▸ **Dataset**:
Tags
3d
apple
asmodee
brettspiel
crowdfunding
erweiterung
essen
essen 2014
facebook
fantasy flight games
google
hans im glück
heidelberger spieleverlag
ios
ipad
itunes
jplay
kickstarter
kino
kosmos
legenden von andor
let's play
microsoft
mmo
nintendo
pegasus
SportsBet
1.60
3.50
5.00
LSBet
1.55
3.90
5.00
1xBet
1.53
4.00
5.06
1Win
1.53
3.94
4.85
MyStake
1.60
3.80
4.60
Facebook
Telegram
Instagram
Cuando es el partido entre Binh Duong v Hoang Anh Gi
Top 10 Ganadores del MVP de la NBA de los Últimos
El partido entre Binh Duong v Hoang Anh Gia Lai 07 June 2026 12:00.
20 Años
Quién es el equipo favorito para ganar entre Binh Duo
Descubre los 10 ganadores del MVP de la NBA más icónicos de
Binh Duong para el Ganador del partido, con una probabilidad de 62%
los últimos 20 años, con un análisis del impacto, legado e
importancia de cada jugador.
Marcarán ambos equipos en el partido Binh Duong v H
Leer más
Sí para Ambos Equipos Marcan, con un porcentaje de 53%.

...

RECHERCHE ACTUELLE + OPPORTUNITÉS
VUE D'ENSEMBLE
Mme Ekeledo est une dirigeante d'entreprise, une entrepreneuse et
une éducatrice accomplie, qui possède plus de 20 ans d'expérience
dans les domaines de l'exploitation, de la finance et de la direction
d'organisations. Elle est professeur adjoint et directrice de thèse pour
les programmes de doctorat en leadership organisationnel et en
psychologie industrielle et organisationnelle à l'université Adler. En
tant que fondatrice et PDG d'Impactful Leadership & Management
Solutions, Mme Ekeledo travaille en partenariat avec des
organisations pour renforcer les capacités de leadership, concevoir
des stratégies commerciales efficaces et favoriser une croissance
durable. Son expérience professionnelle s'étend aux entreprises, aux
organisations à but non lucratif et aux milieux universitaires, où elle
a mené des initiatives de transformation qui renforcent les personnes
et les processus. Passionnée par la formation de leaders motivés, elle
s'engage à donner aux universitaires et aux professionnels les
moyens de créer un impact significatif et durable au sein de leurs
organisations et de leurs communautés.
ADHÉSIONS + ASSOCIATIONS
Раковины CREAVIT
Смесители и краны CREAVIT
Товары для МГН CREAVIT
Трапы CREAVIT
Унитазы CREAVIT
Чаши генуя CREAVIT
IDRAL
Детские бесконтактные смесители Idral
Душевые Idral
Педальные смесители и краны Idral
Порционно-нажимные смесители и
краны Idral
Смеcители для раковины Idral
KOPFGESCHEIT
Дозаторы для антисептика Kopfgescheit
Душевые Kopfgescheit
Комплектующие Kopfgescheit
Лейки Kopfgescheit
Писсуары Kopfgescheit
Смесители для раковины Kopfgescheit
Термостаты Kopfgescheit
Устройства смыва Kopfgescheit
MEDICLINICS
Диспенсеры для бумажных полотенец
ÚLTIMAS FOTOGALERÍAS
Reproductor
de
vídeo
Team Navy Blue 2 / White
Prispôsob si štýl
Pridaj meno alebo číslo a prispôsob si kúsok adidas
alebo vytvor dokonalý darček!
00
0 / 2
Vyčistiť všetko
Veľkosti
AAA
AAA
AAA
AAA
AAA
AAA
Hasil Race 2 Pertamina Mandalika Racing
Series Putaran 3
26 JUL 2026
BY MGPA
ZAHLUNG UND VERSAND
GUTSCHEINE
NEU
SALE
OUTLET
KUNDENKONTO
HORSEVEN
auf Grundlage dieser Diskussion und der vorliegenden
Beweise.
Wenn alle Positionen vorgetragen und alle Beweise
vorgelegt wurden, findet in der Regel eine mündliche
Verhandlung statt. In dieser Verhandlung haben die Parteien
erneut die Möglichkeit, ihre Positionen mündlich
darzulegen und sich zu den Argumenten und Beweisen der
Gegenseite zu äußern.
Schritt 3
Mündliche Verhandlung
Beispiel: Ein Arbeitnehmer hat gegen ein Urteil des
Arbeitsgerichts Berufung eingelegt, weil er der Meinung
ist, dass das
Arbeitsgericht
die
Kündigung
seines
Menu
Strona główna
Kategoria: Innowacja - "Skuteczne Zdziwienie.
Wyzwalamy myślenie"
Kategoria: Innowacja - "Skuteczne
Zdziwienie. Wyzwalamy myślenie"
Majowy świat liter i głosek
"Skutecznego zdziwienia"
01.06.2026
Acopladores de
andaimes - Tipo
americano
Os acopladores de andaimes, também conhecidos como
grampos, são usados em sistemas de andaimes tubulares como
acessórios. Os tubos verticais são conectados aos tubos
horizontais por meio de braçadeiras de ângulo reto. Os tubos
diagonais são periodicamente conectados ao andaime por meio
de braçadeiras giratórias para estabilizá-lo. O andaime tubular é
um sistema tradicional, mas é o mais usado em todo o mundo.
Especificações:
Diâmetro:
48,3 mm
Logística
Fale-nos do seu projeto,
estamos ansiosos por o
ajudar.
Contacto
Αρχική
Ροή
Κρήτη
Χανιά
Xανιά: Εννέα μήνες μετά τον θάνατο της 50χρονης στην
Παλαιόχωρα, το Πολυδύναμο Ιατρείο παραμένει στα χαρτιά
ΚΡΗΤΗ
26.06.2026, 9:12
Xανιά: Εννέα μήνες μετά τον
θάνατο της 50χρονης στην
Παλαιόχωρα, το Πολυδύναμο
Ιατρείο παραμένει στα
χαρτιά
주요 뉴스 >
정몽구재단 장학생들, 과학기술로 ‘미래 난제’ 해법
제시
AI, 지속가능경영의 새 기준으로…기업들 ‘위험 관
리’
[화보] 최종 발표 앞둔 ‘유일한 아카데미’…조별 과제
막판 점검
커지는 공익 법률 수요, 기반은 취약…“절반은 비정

* * *

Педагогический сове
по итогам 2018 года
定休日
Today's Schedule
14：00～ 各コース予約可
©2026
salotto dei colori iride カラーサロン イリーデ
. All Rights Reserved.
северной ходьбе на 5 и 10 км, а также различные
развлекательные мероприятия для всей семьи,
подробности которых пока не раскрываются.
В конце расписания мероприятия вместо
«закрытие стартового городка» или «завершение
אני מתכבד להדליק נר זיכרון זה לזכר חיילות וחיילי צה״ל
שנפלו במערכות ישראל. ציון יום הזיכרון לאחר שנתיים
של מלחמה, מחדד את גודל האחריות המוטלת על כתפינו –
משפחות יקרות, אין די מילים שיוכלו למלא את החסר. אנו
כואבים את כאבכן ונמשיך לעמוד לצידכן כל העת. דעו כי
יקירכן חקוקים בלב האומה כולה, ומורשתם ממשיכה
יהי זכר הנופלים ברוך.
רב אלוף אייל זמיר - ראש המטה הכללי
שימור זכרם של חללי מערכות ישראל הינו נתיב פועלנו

▸ **Written task**: Rewrite the lines of the listing starting at the one containing "Педагогический сове" and ending at the one containing "שימור זכרם של", replacing "Today's Schedule" with "Daily Schedule" and leaving everything else unchanged.

▸ **Response**:
Педагогический сове
по итогам 2018 года
定休日
Daily Schedule
14：00～ 各コース予約可
©2026
salotto dei colori iride カラーサロン イリーデ
. All Rights Reserved.
северной ходьбе на 5 и 10 км, а также различные
развлекательные мероприятия для всей семьи,
подробности которых пока не раскрываются.
В конце расписания мероприятия вместо
«закрытие стартового городка» или «завершение
אני מתכבד להדליק נר זיכרון זה לזכר חיילות וחיילי צה״ל
שנפלו במערכות ישראל. ציון יום הזיכרון לאחר שנתיים
של מלחמה, מחדד את גודל האחריות המוטלת על כתפינו –
משפחות יקרות, אין די מילים שיוכלו למלא את החסר. אנו
כואבים את כאבכן ונמשיך לעמוד לצידכן כל העת. דעו כי
יקירכן חקוקים בלב האומה כולה, ומורשתם ממשיכה
יהי זכר הנופלים ברוך.
רב אלוף אייל זמיר - ראש המטה הכללי
שימור זכרם של חללי מערכות ישראל הינו נתיב פועלנו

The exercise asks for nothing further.